##### Study material #####

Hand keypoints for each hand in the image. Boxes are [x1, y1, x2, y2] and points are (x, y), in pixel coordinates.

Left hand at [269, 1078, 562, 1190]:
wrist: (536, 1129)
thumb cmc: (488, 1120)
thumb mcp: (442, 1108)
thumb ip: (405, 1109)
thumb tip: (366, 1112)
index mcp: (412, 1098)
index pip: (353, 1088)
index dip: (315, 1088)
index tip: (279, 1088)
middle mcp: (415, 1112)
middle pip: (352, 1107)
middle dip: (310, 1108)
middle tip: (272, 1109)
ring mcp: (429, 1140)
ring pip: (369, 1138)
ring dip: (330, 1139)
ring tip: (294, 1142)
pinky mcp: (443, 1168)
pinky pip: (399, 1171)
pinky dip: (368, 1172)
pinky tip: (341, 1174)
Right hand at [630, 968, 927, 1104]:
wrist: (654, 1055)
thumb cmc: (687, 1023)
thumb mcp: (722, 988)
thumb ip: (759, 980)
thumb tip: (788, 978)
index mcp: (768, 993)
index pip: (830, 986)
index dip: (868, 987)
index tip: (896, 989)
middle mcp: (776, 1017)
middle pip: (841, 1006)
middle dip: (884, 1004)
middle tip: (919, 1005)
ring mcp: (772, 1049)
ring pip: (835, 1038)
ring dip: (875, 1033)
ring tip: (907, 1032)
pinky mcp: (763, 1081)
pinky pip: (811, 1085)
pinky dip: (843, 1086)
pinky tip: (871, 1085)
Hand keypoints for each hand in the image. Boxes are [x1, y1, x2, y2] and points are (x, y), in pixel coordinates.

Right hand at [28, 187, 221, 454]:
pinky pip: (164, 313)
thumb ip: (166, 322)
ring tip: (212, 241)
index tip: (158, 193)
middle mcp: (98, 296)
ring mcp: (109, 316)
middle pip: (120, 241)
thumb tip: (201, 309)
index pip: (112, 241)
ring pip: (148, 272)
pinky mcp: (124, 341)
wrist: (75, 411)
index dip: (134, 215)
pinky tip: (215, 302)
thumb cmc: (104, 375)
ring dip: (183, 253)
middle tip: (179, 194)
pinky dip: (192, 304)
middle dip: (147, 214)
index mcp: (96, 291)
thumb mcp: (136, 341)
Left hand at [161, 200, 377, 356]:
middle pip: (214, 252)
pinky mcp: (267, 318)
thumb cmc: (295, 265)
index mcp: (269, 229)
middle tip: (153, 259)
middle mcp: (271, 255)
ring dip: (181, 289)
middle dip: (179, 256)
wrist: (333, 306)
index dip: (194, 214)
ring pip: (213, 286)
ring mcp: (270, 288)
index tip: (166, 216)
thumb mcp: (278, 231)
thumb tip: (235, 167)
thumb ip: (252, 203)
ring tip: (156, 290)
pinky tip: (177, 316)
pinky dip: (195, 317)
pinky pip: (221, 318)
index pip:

#####

:: Exercise prompt ::
Please copy, exactly and with nothing else, the lines above beginning at the line that has "middle pip: (352, 1107)" and ending with the line that has "pinky dip: (843, 1086)".

:: Final answer ::
middle pip: (352, 1107)
middle dip: (310, 1108)
middle tip: (272, 1109)
ring mcp: (429, 1140)
ring pip: (369, 1138)
ring dip: (330, 1139)
ring tip: (294, 1142)
pinky mcp: (443, 1168)
pinky pip: (399, 1171)
pinky dip: (368, 1172)
pinky tip: (341, 1174)
Right hand at [630, 968, 927, 1104]:
wrist: (654, 1055)
thumb cmc: (687, 1023)
thumb mcp: (722, 988)
thumb ip: (759, 980)
thumb tip: (788, 978)
index mcp: (768, 993)
index pip: (830, 986)
index dip: (868, 987)
index tip: (896, 989)
middle mcp: (776, 1017)
middle pip: (841, 1006)
middle dip: (884, 1004)
middle tip: (919, 1005)
ring mcp: (772, 1049)
ring pip: (835, 1038)
ring dip: (875, 1033)
ring tip: (907, 1032)
pinky mcp: (763, 1081)
pinky pip: (811, 1085)
pinky dip: (843, 1086)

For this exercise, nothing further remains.